Task: Give back every entry in full, exactly as it reads.

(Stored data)

◇ ◇ ◇ ◇ ◇ ◇ ◇

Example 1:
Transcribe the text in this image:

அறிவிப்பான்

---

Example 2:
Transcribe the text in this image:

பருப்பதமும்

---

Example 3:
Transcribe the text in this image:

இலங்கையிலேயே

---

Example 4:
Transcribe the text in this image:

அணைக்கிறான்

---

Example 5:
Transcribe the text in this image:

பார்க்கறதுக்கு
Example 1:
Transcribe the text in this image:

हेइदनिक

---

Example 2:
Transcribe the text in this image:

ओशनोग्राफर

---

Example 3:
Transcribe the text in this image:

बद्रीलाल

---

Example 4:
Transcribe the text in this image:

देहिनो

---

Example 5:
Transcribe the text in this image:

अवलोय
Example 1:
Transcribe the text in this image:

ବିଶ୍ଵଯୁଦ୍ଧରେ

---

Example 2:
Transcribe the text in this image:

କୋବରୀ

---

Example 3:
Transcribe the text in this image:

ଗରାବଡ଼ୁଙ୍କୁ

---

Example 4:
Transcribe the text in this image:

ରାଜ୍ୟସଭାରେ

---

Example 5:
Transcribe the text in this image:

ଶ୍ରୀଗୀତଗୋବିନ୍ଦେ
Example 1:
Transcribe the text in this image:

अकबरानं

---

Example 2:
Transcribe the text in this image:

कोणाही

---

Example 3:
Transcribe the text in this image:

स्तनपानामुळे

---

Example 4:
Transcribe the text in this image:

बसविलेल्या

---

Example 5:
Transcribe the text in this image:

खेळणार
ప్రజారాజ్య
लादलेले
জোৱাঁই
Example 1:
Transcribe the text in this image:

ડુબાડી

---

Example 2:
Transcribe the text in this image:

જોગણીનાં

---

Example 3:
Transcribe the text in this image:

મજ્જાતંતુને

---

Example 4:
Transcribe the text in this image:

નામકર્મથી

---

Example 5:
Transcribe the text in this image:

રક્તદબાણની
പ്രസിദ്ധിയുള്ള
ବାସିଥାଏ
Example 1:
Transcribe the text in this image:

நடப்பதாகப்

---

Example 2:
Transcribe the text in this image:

◇ ◇ ◇ ◇ ◇ ◇ ◇

Answer to the problem:
Example 1:
Transcribe the text in this image:

அறிவிப்பான்

---

Example 2:
Transcribe the text in this image:

பருப்பதமும்

---

Example 3:
Transcribe the text in this image:

இலங்கையிலேயே

---

Example 4:
Transcribe the text in this image:

அணைக்கிறான்

---

Example 5:
Transcribe the text in this image:

பார்க்கறதுக்கு
Example 1:
Transcribe the text in this image:

हेइदनिक

---

Example 2:
Transcribe the text in this image:

ओशनोग्राफर

---

Example 3:
Transcribe the text in this image:

बद्रीलाल

---

Example 4:
Transcribe the text in this image:

देहिनो

---

Example 5:
Transcribe the text in this image:

अवलोय
Example 1:
Transcribe the text in this image:

ବିଶ୍ଵଯୁଦ୍ଧରେ

---

Example 2:
Transcribe the text in this image:

କୋବରୀ

---

Example 3:
Transcribe the text in this image:

ଗରାବଡ଼ୁଙ୍କୁ

---

Example 4:
Transcribe the text in this image:

ରାଜ୍ୟସଭାରେ

---

Example 5:
Transcribe the text in this image:

ଶ୍ରୀଗୀତଗୋବିନ୍ଦେ
Example 1:
Transcribe the text in this image:

अकबरानं

---

Example 2:
Transcribe the text in this image:

कोणाही

---

Example 3:
Transcribe the text in this image:

स्तनपानामुळे

---

Example 4:
Transcribe the text in this image:

बसविलेल्या

---

Example 5:
Transcribe the text in this image:

खेळणार
ప్రజారాజ్య
लादलेले
জোৱাঁই
Example 1:
Transcribe the text in this image:

ડુબાડી

---

Example 2:
Transcribe the text in this image:

જોગણીનાં

---

Example 3:
Transcribe the text in this image:

મજ્જાતંતુને

---

Example 4:
Transcribe the text in this image:

નામકર્મથી

---

Example 5:
Transcribe the text in this image:

રક્તદબાણની
പ്രസിദ്ധിയുള്ള
ବାସିଥାଏ
Example 1:
Transcribe the text in this image:

நடப்பதாகப்

---

Example 2:
Transcribe the text in this image:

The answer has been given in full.